I spent the rest of the evening chasing after the golf balls that Flint threw in every direction. His face glowed with suppressed glee when I caught every one. When it got too dark to see anything, we put everything away and walked up to dinner together.
"I don't know, Potter. I mean, you're pretty good, but it's hard to tell if you've got what it takes to win the Quidditch Cup for us. Keep practicing hard and we might just make it," Flint rambled as we entered the castle. I continued walking, happy for the first time since I had arrived at Hogwarts.
Dinner was a quiet event, I asked Flint to sit with me so I could ask him questions, and fired them off nonstop until he told me to give him time to eat and answer. I laughed quietly.
"So what exactly constitutes as a foul during the match?" I asked, digging into a sizable slice of steak.
He looked at me. "Usually anything that hurts another player." He leaned in close and whispered the next sentence so quietly that I had to strain my ears to hear it. "But Slytherins never play by the rules." The wicked grin on his face scared me so much that I slid away from him a bit.

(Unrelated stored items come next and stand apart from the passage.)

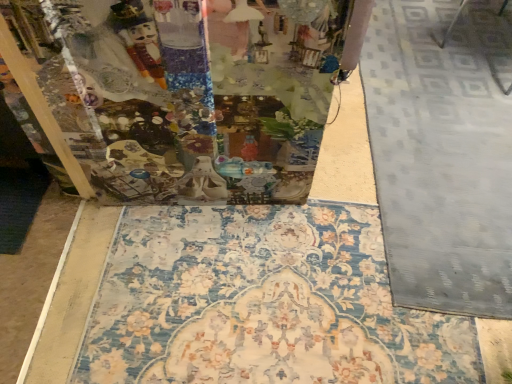
Question: Considering the relative sizes of floral carpet at center and gray textured rug at right in the image provided, is floral carpet at center thinner than gray textured rug at right?

Choices:
 (A) yes
 (B) no

Answer: (B)

Question: Is floral carpet at center bigger than gray textured rug at right?

Choices:
 (A) yes
 (B) no

Answer: (B)

Question: From a real-world perspective, is floral carpet at center located beneath gray textured rug at right?

Choices:
 (A) no
 (B) yes

Answer: (B)

Question: Does floral carpet at center touch gray textured rug at right?

Choices:
 (A) yes
 (B) no

Answer: (B)

Question: Does floral carpet at center come in front of gray textured rug at right?

Choices:
 (A) no
 (B) yes

Answer: (B)

Question: Would you say floral carpet at center is outside gray textured rug at right?

Choices:
 (A) no
 (B) yes

Answer: (B)

Question: Is gray textured rug at right surrounding floral carpet at center?

Choices:
 (A) yes
 (B) no

Answer: (B)

Question: Can you confirm if gray textured rug at right is positioned to the left of floral carpet at center?

Choices:
 (A) yes
 (B) no

Answer: (B)

Question: Is gray textured rug at right completely or partially outside of floral carpet at center?

Choices:
 (A) yes
 (B) no

Answer: (A)

Question: Is gray textured rug at right thinner than floral carpet at center?

Choices:
 (A) no
 (B) yes

Answer: (B)

Question: Is gray textured rug at right far away from floral carpet at center?

Choices:
 (A) yes
 (B) no

Answer: (B)

Question: Is gray textured rug at right bigger than floral carpet at center?

Choices:
 (A) no
 (B) yes

Answer: (B)

Question: Relative to gray textured rug at right, is floral carpet at center in front or behind?

Choices:
 (A) front
 (B) behind

Answer: (A)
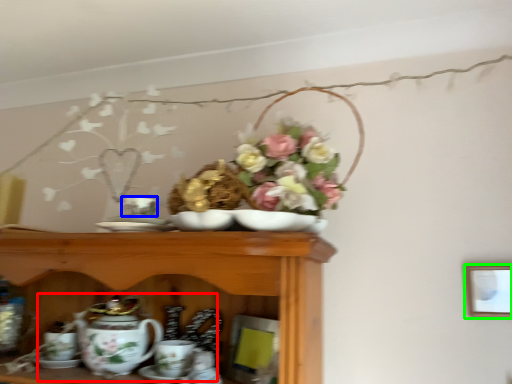
Question: Estimate the real-world distances between objects in this image. Which object is farther from tea set (highlighted by a red box), tableware (highlighted by a blue box) or picture frame (highlighted by a green box)?

Choices:
 (A) tableware
 (B) picture frame

Answer: (B)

Flint was still eating when I finished my dinner. I stood up slowly and began making my way to the double doors that led to the entrance hall.
"Hey, Potter!" I turned back towards the table. It was Flint again. "You know, you're really not so bad."
He watched my face carefully. It was the closest thing to a compliment I had ever gotten. I tried to grin but it felt all wrong. I guess it's hard to smile when you've never known how.